For those don't want to use pesticides, the newest organic agricultural method is building a special house to welcome bats into your garden or elsewhere on your property.

"Bats have a bad reputation because they're active at night," said William A. Schutt Jr., professor of biology at C.W. Post College in Brookville, N.Y. "People naturally have a fear of the dark and transpose these anxieties onto bats. Really, they're the equivalent of birds, but after the sun goes down."

"I've seen people do things to bats that they would never dream of doing to a puppy or kitten, yet bats are just about as harmless," said Leslie Sturges, a naturalist with Maryland's Montgomery County park system as well as the director of education at Bat World Sanctuary, based in Mineral Wells, Texas. "People will try to set them on fire or blast them with bug spray. They think bats are insects."

Actually, they are mammals and, like puppies or kittens, feed as babies on milk produced by their mother's body. But bats are considered to be the only mammal that can fly and belong to an exclusive group called chiroptera, or "hand-winged." Usually quite small, they have a disproportionate wing span; a bat with a body that's only 4 inches long can easily spread out in flight to a full 14 inches.

An extremely developed sense of hearing enables bats to navigate in the dark. Their high-pitched twittering, most of which is inaudible to humans, bounces off objects and returns in echoes to their ears. Experiments have shown bats can fly equally well even with their eyes covered.

In general, bats are not dangerous, according to Bat Conservation International, based in Austin, Texas. More people die annually from dog attacks, bee stings, lightning and household accidents than from bat-transmitted rabies.

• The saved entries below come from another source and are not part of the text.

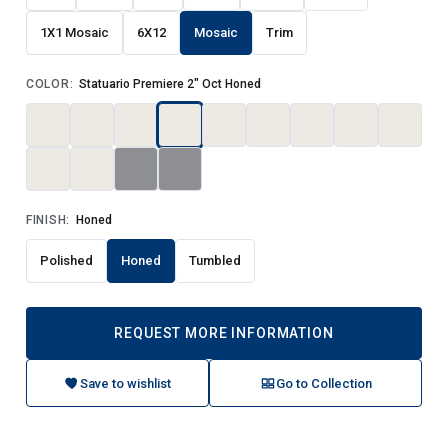
1X1 Mosaic
6X12
Mosaic
Trim
COLOR:
Statuario Premiere 2" Oct Honed
FINISH:
Honed
Polished
Honed
Tumbled
REQUEST MORE INFORMATION
Save to wishlist
Go to Collection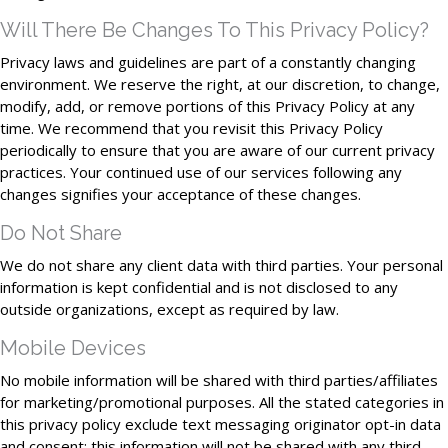
Will There Be Changes To This Privacy Policy?
Privacy laws and guidelines are part of a constantly changing
environment. We reserve the right, at our discretion, to change,
modify, add, or remove portions of this Privacy Policy at any
time. We recommend that you revisit this Privacy Policy
periodically to ensure that you are aware of our current privacy
practices. Your continued use of our services following any
changes signifies your acceptance of these changes.
Do Not Share
We do not share any client data with third parties. Your personal
information is kept confidential and is not disclosed to any
outside organizations, except as required by law.
Mobile Devices
No mobile information will be shared with third parties/affiliates
for marketing/promotional purposes. All the stated categories in
this privacy policy exclude text messaging originator opt-in data
and consent; this information will not be shared with any third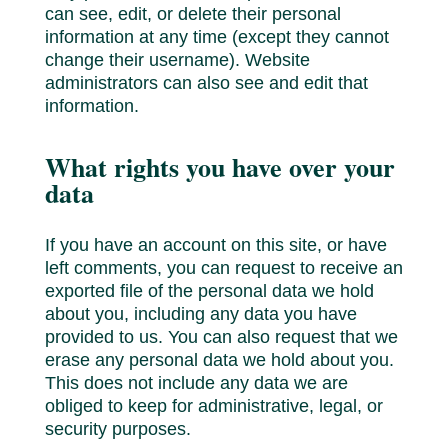
can see, edit, or delete their personal
information at any time (except they cannot
change their username). Website
administrators can also see and edit that
information.
What rights you have over your
data
If you have an account on this site, or have
left comments, you can request to receive an
exported file of the personal data we hold
about you, including any data you have
provided to us. You can also request that we
erase any personal data we hold about you.
This does not include any data we are
obliged to keep for administrative, legal, or
security purposes.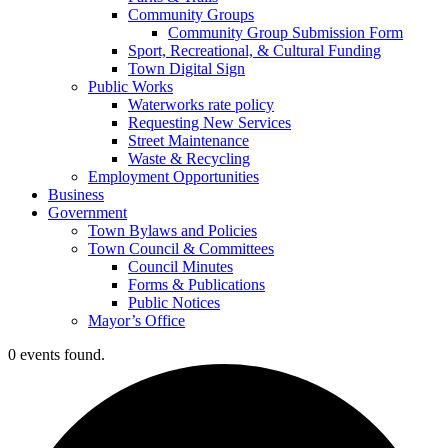
Community Groups
Community Group Submission Form
Sport, Recreational, & Cultural Funding
Town Digital Sign
Public Works
Waterworks rate policy
Requesting New Services
Street Maintenance
Waste & Recycling
Employment Opportunities
Business
Government
Town Bylaws and Policies
Town Council & Committees
Council Minutes
Forms & Publications
Public Notices
Mayor’s Office
0 events found.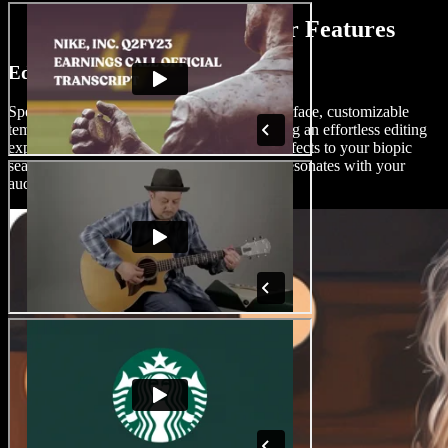
AI Biopic Movie Maker Features
Edit Biopic Movies Like a Pro
Speechify Studio offers a drag-and-drop interface, customizable
templates, and AI video editing tools, ensuring an effortless editing
experience for users of all skill levels. Add effects to your biopic
seamlessly and create stunning content that resonates with your
audience.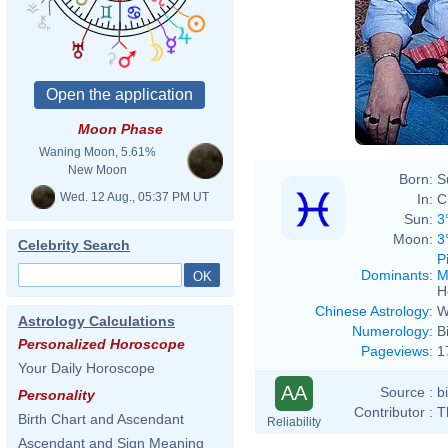
Moon Phase
Waning Moon, 5.61%
New Moon
Born:
S
Wed. 12 Aug., 05:37 PM UT
In:
C
Sun:
3
Moon:
3
Celebrity Search
P
Dominants
:
M
H
Chinese Astrology
:
W
Astrology Calculations
Numerology
:
B
Personalized Horoscope
Pageviews
:
1
Your Daily Horoscope
AA
Source :
b
Personality
Contributor :
T
Birth Chart and Ascendant
Reliability
Ascendant and Sign Meaning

Those commonly found in the United States have somewhat prosaic names -- red bats and brown bats -- whereas elsewhere in the world hundreds of other species are delineated by their wonderfully odd physiognomies: Horse-headed bats, Long-tongued bats, Big-eared bats, and Free-tailed bats. So numerous are they, bats represent nearly 20 percent of all mammalian species. This fact, combined with their startling longevity, by far the longest of any mammal their size (a bat can typically live for decades; a mouse rarely lives even a year), has made bats, of late, a hot topic for scientific study.

What's already known is they're key to plant propagation through both pollination and seed dispersal. And, though birds tend to drop seeds very near where they eat, bats fly great distances and scatter seeds much farther, making them important to maintaining rain forests in places like Brazil. Eating vast numbers of pests that would otherwise plague us, such as mosquitoes, gnats and horseflies, bats also control crop-damaging insects like potato beetles or gypsy moths that, in too large a number, can damage trees.

"Humans could disappear from the planet tomorrow and nothing would change really, other than for the better. But if you removed bats, we'd be living in a world of pain," Sturges said. Although she can't prove it, Sturges likes to hypothesize that "if there weren't bats, we would probably have to use shovels to get all the bugs out of our driveway each morning."

Tom Scollins, a zoologist who runs his own Baltimore-based company called TS Wildlife Control, says consumers are beginning to appreciate bats' unique role in the environment.